The statistical models we put in control of very important aspects of civilization can't be wrong.....AIG, derivatives, climate change, cap and trade, healthcare panel of experts.
You can add the amount of gold that might be needed to be delivered in a worst case gold run scenario. Anyone think this statistical model will fail like all the other ones do?
You bet'cha
It used to be people actually worked for a living, it seems now-a-days TPTB just sit back and let the statistical models run the show, then say they did so much work they need to be paid insanely.
It explains why Brown sold the Britain Gold at the rock bottom price.
Expose the LBMA? Of what exactly? Fractional Reserve Banking?
This article pre-supposes that to sell more of something than one has is "wrong". If that is the case, then the entire basis for modern banking is also "wrong".
And I find it laughable and naive that anyone who has witnessed the "too big to fail" money-fest of the past two years would believe for a second that JPMC, HSBC or any of the big bullion banks will be allowed to crash over something as petty as "insufficient reserves".
Please.
If the big boys aren't going down over the gargantuan clusterf*ck that is CDS, they're not going down over something as petty as gold.
This must be the worst, dumbest story I have yet seen on zero hedge. The writer of that paper has so many facts wrong its scary and he clearly hasnt done even the slightest bit of research.
This is the same as the idiots claiming having billions outstanding in interest rate swaps will cause the end of the world.
The LBMA good delivery bar is about 12kg. Allocated means you put a bar with a specific serial number into a security facility. when you wihtdraw it you get exactly same bar back. Unallocated means you get back a bar of same size but possibly a different serial number.
Paper trading rather than physical is done due to security risks.
What about the buy side of a day trade. I sell 100 tonnes in the morning and buy them back an hour later. This idiot is purely looking at the sell side as being 'evil'. People trade - get over it.
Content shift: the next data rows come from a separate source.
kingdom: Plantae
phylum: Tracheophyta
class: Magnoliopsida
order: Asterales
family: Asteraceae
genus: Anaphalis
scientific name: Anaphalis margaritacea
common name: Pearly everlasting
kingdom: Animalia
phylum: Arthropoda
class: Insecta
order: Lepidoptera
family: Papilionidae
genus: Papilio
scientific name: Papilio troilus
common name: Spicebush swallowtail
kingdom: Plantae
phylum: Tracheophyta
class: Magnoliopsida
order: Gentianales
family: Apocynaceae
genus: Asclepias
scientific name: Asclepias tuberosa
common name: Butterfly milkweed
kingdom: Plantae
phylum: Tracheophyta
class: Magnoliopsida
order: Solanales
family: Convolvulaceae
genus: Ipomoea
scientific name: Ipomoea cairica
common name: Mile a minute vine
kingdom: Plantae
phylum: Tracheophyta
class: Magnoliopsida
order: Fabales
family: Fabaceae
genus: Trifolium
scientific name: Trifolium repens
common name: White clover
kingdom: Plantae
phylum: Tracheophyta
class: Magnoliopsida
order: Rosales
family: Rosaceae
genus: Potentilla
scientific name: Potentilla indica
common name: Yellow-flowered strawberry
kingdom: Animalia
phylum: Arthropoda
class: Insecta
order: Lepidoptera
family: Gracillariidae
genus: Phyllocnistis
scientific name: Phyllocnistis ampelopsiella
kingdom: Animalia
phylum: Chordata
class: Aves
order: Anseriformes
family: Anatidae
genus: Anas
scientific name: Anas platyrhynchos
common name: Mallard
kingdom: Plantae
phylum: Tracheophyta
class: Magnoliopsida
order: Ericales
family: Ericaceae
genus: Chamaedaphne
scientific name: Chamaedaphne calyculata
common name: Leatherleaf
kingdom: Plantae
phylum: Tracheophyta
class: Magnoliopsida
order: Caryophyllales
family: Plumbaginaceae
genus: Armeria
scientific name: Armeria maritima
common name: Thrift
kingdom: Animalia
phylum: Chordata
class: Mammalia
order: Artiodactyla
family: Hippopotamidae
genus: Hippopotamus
HSBC and JPM are minor players in gold OTC derivatives. The fact he claims they are 95% of the market shows how utterly clueless the writer is - ho doesnt understand and is publishing fantasy stories
Actually JPM and HSBC USA hold over 95% of all gold and precious metals derivatives of all US banks. The question is whether or not the COMEX and the LBMA have enough gold to meet a potential surge in demand. Considering all of the gold swaps that CBs have entered into with other CBs it is unknown as to who owns what and where the actual gold is stored.
As for Interest Rate swaps, at the current size of the IRS market it is not possible for them to be hedged. In other words as long as the music doesn't stop playing and liquidity doesn't tighten to the point where IRS counter-parties cannot meet payment obligations the system will drift along. However the day a liquidity panic like that happens, look out below for the US dollar and the US Treasury bond market. A spike in yields would surely occur, which would kill the consumer economy and the government's ability to finance its debts. This excess of un-collateralized IRS have allowed for interest rates to be lower than they would be according to the conventional market mechanism. This dynamic is similar to the uncollateralized CDS market. Of course once the music stopped there we all know what happened. IRS on the other hand have compromise the majority of OTC derivatives, and have grown exponentially over the past two years while the overall OTC derivatives market has slightly contracted.
Am I the only one having a page not found error when trying to read the linked document ?
The 1 oz. Gold Maple Leaf is the way to go..
The Silver Maple Leaf is very good too.
Quality Real money... >> Monex . com
Glenn Beck on fox news is one of the few TV hosts
who have been warning the general public about
the games being played out ...
Google >> Pallet Tim
how bout a side order of bank run to go with april 15 national strike?